Nonostante le politiche sociali e di welfare di questo paese scandinavo abbiano storicamente presentato elementi di universalità, il reddito minimo norvegese è selettivo, destinato esclusivamente ai beneficiari in condizioni di povertà economica e patrimoniale. Esso prevede una dettagliata valutazione delle risorse finanziarie da parte delle autorità locali, ha un carattere temporaneo ed è generalmente accettato sia a livello politico che nel dibattito pubblico. Il dibattito in Norvegia su questa misura si concentra, invece, sulle disparità regionali nei livelli del trasferimento, sulle condizioni per l’attivazione lavorativa e sulle sanzioni in caso di inadempienza.
Anche in Norvegia, come è accaduto in Italia e in altri paesi europei a partire dagli anni ’90, sono stati introdotti requisiti di attivazione lavorativa in numerose misure di welfare che in passato erano prive di tali condizioni. Nel contesto norvegese, il reddito minimo è stato modificato allo scopo di ridurre la dipendenza dei beneficiari dal trasferimento, trasformandolo idealmente in un intervento a breve termine per contrastare la povertà. L’accesso a questa misura è consentito solamente dopo l’esaurimento di altre fonti di reddito o trasferimenti, e dopo l’eventuale liquidazione del patrimonio restante.
^^^^
## Esercizi proposti
1. Nel testo sul reddito minimo norvegese, chi effettua la valutazione delle risorse finanziarie dei richiedenti?
2. Per favore, riproduci fedelmente il passo del testo sul reddito minimo norvegese che si apre con le parole contenenti "Anche in Norvegia, come" e si chiude con "del patrimonio restante.".
I dati provengono da una fonte diversa.
^^^^
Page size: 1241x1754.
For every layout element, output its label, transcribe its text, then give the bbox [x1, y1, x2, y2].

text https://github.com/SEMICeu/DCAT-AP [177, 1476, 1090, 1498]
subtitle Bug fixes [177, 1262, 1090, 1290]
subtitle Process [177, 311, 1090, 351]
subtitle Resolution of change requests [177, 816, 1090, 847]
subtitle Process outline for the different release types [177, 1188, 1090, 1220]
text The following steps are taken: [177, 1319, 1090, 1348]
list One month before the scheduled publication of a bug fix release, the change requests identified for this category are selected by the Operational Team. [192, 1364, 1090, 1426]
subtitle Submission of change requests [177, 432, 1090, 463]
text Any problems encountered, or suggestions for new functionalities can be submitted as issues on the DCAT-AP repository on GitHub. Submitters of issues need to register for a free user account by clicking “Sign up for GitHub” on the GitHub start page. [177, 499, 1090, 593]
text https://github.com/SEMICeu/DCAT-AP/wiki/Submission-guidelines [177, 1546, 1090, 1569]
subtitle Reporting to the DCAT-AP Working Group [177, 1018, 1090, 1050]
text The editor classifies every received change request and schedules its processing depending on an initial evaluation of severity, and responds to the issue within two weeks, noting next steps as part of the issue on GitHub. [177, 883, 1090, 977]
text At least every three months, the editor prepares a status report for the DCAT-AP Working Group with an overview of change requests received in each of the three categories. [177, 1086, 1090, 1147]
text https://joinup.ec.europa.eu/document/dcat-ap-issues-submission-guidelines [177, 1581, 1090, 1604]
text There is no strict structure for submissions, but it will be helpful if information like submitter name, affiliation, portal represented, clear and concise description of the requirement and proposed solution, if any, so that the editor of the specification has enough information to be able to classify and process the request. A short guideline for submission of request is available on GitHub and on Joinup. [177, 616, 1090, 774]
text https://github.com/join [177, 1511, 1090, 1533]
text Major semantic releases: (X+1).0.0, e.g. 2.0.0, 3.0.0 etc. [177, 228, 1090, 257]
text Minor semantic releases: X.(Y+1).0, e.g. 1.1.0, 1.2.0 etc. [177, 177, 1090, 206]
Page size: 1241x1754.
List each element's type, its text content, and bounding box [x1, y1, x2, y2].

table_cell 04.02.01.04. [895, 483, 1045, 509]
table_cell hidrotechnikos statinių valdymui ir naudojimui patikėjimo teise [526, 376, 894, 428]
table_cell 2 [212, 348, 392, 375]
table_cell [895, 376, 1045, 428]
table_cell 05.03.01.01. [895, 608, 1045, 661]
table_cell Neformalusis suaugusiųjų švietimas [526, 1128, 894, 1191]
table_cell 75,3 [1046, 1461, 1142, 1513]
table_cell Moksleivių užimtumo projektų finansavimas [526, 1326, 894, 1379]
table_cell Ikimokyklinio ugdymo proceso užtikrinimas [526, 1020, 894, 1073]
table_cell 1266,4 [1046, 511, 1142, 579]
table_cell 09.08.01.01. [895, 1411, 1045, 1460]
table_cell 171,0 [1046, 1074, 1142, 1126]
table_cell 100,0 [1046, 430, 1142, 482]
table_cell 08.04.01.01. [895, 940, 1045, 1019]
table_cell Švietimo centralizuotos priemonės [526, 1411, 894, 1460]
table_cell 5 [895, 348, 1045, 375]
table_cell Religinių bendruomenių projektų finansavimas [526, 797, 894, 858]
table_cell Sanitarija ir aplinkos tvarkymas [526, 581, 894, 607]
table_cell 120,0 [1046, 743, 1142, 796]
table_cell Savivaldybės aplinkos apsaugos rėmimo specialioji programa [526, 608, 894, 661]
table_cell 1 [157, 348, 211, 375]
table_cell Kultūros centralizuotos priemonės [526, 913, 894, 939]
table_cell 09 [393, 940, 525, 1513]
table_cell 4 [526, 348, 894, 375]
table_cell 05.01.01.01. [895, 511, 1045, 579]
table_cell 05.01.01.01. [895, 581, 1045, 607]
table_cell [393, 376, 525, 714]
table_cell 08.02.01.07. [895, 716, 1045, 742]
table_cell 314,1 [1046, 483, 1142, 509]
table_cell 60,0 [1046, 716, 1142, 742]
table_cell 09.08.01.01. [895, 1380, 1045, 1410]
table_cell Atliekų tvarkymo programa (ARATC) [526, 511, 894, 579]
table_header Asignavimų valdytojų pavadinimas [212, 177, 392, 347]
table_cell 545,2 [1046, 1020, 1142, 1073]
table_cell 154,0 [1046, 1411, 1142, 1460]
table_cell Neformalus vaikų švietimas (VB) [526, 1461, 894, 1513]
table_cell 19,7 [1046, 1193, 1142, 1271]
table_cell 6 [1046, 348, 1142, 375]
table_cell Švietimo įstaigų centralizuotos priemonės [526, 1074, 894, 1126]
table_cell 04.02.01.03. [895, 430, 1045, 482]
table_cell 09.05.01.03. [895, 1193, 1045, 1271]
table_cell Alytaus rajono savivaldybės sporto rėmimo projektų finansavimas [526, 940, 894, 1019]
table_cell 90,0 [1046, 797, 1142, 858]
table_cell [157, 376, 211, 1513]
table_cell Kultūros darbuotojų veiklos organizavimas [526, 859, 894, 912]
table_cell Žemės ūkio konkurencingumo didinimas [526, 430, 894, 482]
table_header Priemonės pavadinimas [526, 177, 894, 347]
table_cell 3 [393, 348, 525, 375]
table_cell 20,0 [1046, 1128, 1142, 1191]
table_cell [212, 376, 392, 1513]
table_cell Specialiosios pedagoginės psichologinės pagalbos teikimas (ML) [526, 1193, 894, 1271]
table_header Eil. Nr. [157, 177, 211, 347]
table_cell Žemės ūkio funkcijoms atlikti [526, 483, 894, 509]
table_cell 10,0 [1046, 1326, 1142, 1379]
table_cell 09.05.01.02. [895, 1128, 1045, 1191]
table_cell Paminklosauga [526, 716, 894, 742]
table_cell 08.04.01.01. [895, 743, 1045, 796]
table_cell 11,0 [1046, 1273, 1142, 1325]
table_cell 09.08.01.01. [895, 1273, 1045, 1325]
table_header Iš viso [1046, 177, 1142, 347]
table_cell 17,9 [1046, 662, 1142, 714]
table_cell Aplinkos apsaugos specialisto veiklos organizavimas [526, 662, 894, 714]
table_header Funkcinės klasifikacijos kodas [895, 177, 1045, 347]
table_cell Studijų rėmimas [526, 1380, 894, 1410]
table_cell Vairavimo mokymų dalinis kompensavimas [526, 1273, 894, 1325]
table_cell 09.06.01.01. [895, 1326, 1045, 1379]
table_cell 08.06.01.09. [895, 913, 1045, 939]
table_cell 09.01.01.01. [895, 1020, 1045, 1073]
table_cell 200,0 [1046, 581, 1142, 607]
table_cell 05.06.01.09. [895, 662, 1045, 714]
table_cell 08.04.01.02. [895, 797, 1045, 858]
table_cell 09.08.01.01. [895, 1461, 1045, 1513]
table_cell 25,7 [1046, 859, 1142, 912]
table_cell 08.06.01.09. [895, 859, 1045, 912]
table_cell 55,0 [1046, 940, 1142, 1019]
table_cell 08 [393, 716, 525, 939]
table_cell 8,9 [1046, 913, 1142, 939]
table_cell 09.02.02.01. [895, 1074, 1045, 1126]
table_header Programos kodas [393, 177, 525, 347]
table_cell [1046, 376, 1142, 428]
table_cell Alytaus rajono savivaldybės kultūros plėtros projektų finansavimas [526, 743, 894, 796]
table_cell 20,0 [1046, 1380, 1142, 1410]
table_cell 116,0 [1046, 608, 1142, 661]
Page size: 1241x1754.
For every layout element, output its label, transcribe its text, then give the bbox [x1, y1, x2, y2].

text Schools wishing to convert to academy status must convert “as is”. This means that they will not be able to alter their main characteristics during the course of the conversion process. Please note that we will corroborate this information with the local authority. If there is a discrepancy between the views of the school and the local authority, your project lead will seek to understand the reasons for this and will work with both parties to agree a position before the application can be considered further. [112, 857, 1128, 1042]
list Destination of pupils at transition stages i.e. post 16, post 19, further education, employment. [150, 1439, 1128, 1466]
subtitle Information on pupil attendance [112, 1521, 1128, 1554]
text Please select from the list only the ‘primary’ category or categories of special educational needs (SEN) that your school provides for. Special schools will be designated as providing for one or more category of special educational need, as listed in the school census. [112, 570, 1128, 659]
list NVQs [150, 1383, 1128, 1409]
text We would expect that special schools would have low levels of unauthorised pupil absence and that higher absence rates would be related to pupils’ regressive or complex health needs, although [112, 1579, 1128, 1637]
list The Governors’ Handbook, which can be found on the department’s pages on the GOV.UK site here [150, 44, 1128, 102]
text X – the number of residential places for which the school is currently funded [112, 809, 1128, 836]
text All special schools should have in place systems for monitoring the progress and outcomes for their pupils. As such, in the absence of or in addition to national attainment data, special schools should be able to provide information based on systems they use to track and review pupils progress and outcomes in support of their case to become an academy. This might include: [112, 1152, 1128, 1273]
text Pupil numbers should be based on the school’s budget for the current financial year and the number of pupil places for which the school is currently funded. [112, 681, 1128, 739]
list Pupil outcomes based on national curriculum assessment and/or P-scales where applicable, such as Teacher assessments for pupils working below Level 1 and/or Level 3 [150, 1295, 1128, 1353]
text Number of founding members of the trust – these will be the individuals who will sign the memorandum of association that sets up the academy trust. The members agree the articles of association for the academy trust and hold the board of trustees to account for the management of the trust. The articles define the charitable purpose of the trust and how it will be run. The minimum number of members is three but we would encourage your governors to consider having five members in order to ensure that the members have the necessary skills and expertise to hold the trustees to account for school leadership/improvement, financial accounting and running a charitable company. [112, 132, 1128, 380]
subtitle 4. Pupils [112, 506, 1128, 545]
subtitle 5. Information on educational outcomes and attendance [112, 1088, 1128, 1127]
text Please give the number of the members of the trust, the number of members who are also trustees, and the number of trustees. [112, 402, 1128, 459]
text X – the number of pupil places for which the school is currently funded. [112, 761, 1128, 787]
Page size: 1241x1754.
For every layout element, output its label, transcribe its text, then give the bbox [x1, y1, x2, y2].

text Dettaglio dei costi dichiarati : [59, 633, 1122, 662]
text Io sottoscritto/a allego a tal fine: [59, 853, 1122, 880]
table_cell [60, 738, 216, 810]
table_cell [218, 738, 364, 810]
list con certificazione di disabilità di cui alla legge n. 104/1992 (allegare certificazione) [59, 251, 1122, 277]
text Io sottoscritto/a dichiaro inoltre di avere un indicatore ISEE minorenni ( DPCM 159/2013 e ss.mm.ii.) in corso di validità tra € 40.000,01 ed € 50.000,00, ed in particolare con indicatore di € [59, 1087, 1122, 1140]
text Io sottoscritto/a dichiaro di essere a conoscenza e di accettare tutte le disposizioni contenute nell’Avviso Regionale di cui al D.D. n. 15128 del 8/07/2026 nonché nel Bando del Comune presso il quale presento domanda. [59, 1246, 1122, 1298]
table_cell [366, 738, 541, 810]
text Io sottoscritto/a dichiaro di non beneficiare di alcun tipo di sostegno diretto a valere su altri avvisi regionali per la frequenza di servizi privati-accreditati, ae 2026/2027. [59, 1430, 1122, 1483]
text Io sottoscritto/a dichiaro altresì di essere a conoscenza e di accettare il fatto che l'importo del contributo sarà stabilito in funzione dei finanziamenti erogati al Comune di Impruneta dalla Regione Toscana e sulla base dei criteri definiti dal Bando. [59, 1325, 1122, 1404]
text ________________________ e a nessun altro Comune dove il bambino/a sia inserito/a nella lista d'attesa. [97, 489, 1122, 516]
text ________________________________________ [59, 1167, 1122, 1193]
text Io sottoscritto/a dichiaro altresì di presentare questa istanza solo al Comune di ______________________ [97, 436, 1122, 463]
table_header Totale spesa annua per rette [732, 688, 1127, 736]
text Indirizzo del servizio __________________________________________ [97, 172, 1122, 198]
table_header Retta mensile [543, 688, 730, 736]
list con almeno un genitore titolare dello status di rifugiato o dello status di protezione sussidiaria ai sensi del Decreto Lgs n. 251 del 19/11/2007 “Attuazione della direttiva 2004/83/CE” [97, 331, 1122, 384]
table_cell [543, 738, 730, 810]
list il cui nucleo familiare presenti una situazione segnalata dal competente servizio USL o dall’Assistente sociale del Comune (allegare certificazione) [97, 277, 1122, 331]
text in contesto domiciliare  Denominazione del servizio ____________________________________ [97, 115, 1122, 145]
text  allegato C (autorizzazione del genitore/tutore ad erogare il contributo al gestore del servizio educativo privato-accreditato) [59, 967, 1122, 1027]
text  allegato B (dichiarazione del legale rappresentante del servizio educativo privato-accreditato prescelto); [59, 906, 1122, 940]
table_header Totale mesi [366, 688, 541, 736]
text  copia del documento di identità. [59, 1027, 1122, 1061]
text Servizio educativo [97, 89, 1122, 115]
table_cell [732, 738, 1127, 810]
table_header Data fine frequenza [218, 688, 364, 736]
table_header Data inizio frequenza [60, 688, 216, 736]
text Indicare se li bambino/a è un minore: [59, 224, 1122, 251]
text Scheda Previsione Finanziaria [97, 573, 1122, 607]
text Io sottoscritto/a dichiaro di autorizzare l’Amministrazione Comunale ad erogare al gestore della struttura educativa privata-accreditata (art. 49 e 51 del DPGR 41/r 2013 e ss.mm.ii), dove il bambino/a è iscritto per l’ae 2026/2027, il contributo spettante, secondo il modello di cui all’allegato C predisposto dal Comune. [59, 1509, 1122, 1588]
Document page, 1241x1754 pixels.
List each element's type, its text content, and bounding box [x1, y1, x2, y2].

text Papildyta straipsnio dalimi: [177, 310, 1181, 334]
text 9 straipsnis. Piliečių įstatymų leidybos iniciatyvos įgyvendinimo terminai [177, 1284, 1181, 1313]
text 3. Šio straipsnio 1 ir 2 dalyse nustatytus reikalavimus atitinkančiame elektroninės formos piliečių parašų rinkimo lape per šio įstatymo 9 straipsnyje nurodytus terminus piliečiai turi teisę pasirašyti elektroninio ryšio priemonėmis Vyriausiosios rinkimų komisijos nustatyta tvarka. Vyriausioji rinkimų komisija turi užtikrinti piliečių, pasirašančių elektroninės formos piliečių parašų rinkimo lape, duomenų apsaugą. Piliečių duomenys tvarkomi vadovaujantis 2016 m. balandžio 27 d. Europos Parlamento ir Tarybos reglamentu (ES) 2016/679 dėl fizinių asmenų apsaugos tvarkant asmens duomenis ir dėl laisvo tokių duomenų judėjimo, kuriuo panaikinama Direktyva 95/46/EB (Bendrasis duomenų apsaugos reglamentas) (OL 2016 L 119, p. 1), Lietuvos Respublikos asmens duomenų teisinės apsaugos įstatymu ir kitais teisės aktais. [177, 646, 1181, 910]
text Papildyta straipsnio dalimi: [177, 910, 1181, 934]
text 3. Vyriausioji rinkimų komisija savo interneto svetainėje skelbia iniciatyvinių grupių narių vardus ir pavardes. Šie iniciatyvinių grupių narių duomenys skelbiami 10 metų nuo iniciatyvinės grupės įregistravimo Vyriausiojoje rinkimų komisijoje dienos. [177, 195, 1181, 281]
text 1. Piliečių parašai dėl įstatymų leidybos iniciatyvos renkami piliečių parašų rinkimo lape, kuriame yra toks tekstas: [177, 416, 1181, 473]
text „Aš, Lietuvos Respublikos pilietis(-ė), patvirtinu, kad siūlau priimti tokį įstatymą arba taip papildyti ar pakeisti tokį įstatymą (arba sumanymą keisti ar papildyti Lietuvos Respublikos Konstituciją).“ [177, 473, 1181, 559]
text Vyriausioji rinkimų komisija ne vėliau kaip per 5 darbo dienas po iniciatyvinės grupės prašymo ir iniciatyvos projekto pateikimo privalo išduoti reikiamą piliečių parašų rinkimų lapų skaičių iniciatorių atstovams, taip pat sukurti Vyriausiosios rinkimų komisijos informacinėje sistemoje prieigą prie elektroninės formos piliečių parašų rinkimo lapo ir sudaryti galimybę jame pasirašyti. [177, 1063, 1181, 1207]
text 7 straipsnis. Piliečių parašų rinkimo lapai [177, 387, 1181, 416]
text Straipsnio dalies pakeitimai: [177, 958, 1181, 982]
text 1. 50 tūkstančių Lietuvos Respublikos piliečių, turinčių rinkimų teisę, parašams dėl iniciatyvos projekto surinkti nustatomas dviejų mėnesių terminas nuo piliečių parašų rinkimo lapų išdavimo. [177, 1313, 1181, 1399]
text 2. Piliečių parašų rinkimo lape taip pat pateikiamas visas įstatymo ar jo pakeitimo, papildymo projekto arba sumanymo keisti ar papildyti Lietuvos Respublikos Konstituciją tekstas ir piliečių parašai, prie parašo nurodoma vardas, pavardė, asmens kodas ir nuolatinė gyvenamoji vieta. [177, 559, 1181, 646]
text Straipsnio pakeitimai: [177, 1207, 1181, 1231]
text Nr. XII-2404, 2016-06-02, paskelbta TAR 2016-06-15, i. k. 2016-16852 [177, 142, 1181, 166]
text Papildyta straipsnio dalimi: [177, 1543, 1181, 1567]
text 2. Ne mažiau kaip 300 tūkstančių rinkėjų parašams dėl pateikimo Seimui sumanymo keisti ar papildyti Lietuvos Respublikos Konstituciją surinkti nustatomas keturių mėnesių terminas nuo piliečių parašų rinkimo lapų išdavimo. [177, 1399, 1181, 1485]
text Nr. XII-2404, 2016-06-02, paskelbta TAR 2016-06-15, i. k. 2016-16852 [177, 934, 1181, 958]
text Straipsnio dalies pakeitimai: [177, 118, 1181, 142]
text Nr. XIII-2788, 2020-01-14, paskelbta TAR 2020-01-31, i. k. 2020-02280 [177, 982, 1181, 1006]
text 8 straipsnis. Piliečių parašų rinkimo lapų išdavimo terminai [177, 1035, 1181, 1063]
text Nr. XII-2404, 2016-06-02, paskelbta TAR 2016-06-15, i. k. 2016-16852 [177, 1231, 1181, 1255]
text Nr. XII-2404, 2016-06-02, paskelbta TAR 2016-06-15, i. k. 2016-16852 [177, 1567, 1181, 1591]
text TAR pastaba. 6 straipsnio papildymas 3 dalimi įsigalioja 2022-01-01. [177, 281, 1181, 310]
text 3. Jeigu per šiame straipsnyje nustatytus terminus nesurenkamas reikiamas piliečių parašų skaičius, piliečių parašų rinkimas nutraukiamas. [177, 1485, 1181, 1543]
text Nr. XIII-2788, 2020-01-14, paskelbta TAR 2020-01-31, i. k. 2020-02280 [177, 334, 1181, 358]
^^^^
## Risposte attese
1. Le autorità locali.

2.
Anche in Norvegia, come è accaduto in Italia e in altri paesi europei a partire dagli anni ’90, sono stati introdotti requisiti di attivazione lavorativa in numerose misure di welfare che in passato erano prive di tali condizioni. Nel contesto norvegese, il reddito minimo è stato modificato allo scopo di ridurre la dipendenza dei beneficiari dal trasferimento, trasformandolo idealmente in un intervento a breve termine per contrastare la povertà. L’accesso a questa misura è consentito solamente dopo l’esaurimento di altre fonti di reddito o trasferimenti, e dopo l’eventuale liquidazione del patrimonio restante.